Along with Tower's dismissal, the feeling of instructor control over academic freedom has also left WMU as well as any sort of respect for adjunct professors.
"I've been told by many of my colleagues that there are meetings, memos and a variety of warnings to adjunct professors since what happened with me," Tower said. "Many of my now former colleagues have reported to me that there is a lot of concern and a lot of fear that the same thing could happen to them. This is going to change the climate of academic freedom at Western."
When Roland was asked if a message to "play it safe" is now spreading through campus, she responded by saying students and faculty members have nothing to worry about. But according to Tower, who's the poster boy in this attack on academic freedom, we have a lot to worry about.
Most of the videos played in Tower's class can also be regularly seen on MTV or basically anywhere on the Internet. If such a simple and easily accessible form of media is now seen as "controversial", what's next? Will we not be allowed to dissect sexual organs in anatomy classes for fear of it being lewd? Will discussing rape in the use of war be seen as over-analytical?
Not only should "controversial" issues be talked about here, they should be magnified. A college campus is supposed to foster a community of learning, acceptance and progressive notions. By stifling what teachers can and cannot do for fear of overprotective parent complaints, we are bowing down to the world as it was, not as it will be.
WMU is entering a patch of thin ice since Tower's situation. Instead of other adjunct professors being worried about losing their jobs too for simply teaching, perhaps teachers and students alike should join together against ignorant parents and against a closed-minded administration to get those teachers contracts and get Tower back on staff.
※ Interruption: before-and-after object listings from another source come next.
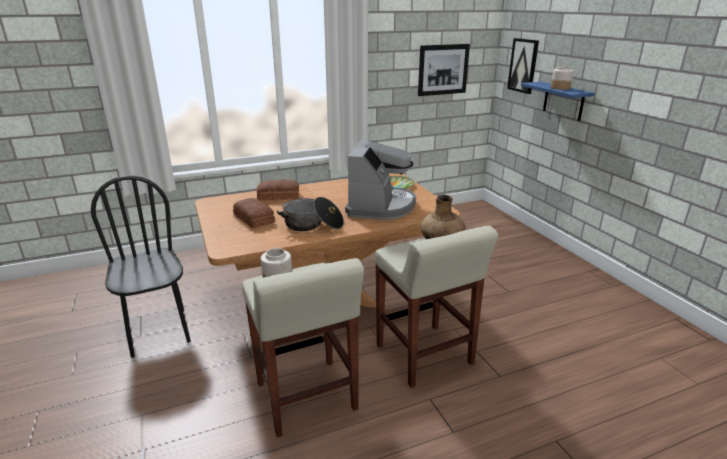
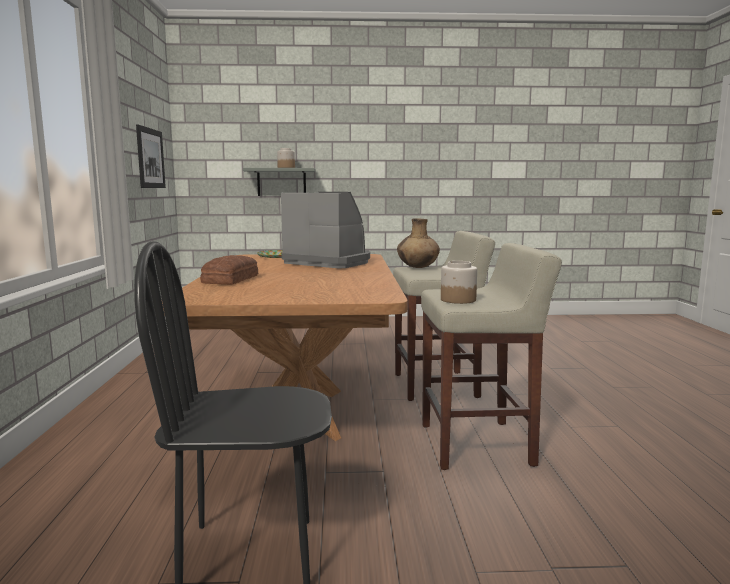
camera: 70 degrees left, 15 degrees down
bread [233,198,275,228] -> none
cooking pot [277,197,344,231] -> none
picture [507,38,539,94] -> none
blue shelf [521,82,595,121] -> grey shelf [243,168,316,196]

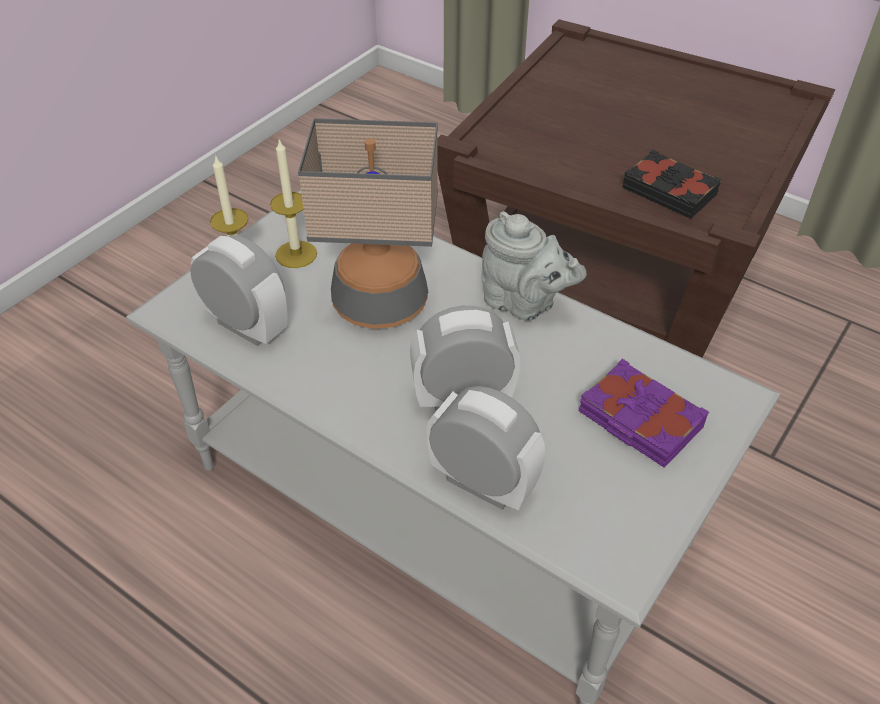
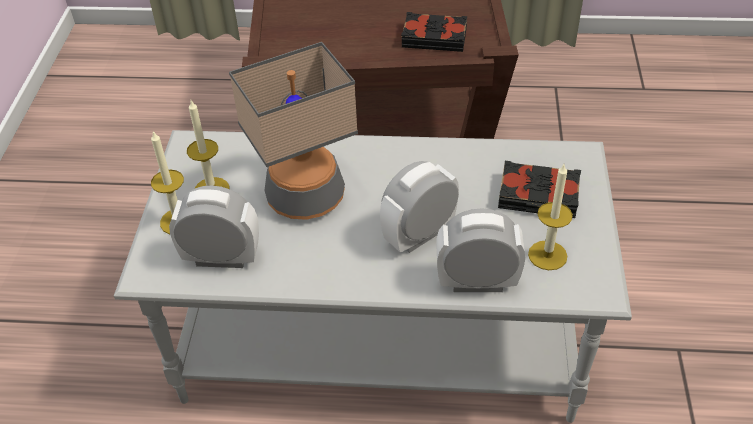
camera: 30 degrees left, 0 degrees up
grey teapot [481,211,587,321] -> none
purple book [579,359,709,468] -> black book [498,161,581,218]
none -> candle [528,164,573,270]

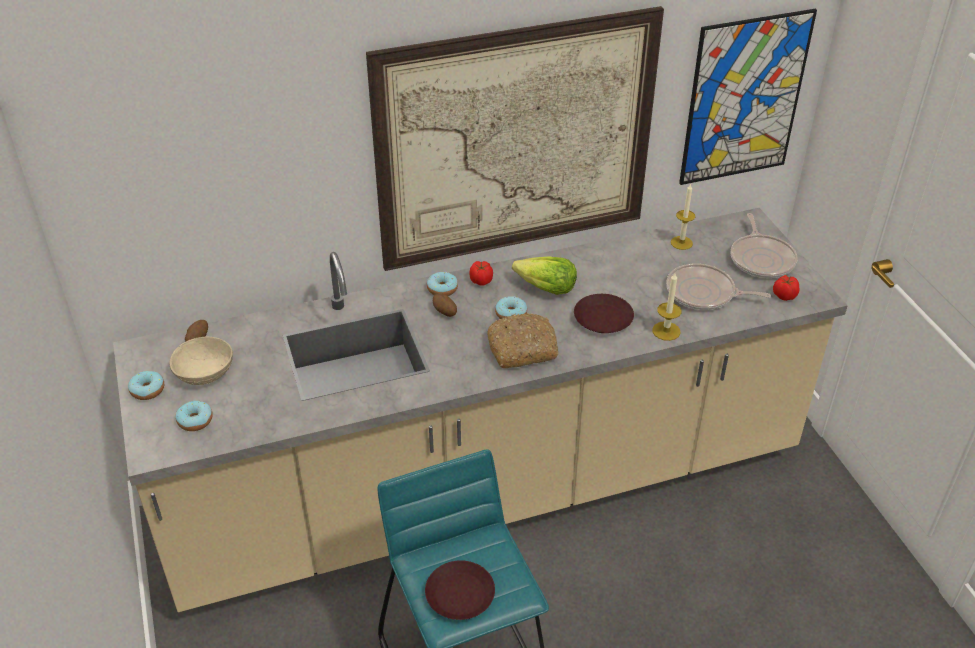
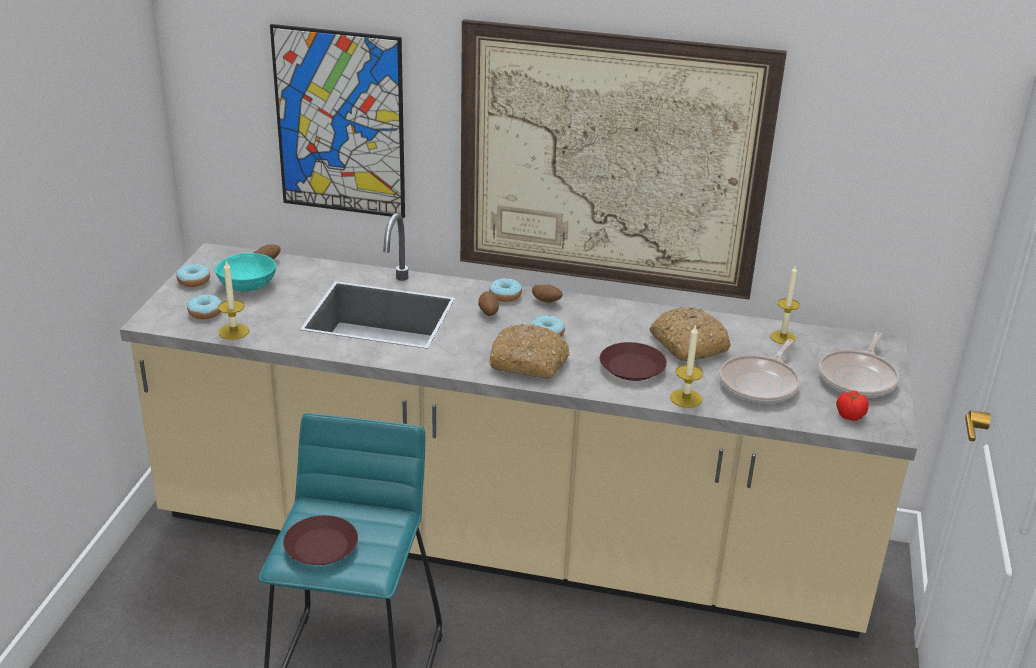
camera: 30 degrees right, 10 degrees down
beige bowl [169,337,233,385] -> turquoise bowl [215,253,276,291]
tomato [469,261,493,286] -> potato [532,285,563,303]
lettuce [512,256,577,295] -> none
frying pan [666,263,771,310] -> frying pan turned 105 degrees counterclockwise [719,339,800,404]
picture [679,9,817,185] -> picture moved to [270,24,405,218]
none -> candle [218,261,249,340]
none -> bread [650,307,731,361]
For more information on Tower's situation and to learn how to support his return to campus, visit the online Facebook group titled 'Save WMS 1000 and Tower!'
Sunday, August 10, 2008
Gazette article about WMU firing and some thoughts
I thought this article was fair and balanced. Being interviewed by Paula Davis was a pleasure. She is a professional and very thorough.
I love that the university hedged and how it hedged. I knew there would be an attempt to deflect, but the sentence quoted truly says nothing at all: "When personnel decisions are made, quite likely there are multiple reasons behind them," she said."
Great sentence. I applaud Cheryl Roland. Well done. The quote does not explicitly state that I was "fired" (not offered a contract but after ten years it feels like being fired... I am out of work, same thing). The sentence does not confirm that I was fired for multiple reasons. But it implies that I was, though there's a clear out if there were to be a legal issue, ever.
My only criticism of the Gazette article follows from Roland's quote. I cannot fault Paula Davis because I know from personal experience having worked as a journalist how the process unfurls. But I wish this quote had followed Roland's: "I am 100% certain that I have not violated any professional or ethical standards of conduct," Tower said.
As the only male teaching in the Gender and Women's Studies Department, I thought it was important to be as professional as possible. Sure, I am a friendly person. Yes, I can be casual and even chummy with students. I joke with students, and I chat with students in a familiar way. But I have not ever broken any of the rules in the employee handbook regarding my interactions with students.
And yet, perhaps it is best that the issue was not addressed at all, except for the very abstract hint by Roland.
Other than my quote about professionalism, the article summed up the situation very well. The university's decision puzzles me. I still do not understand it. With luck and some help from those willing to advocate for me, I hope to have some answers some time soon.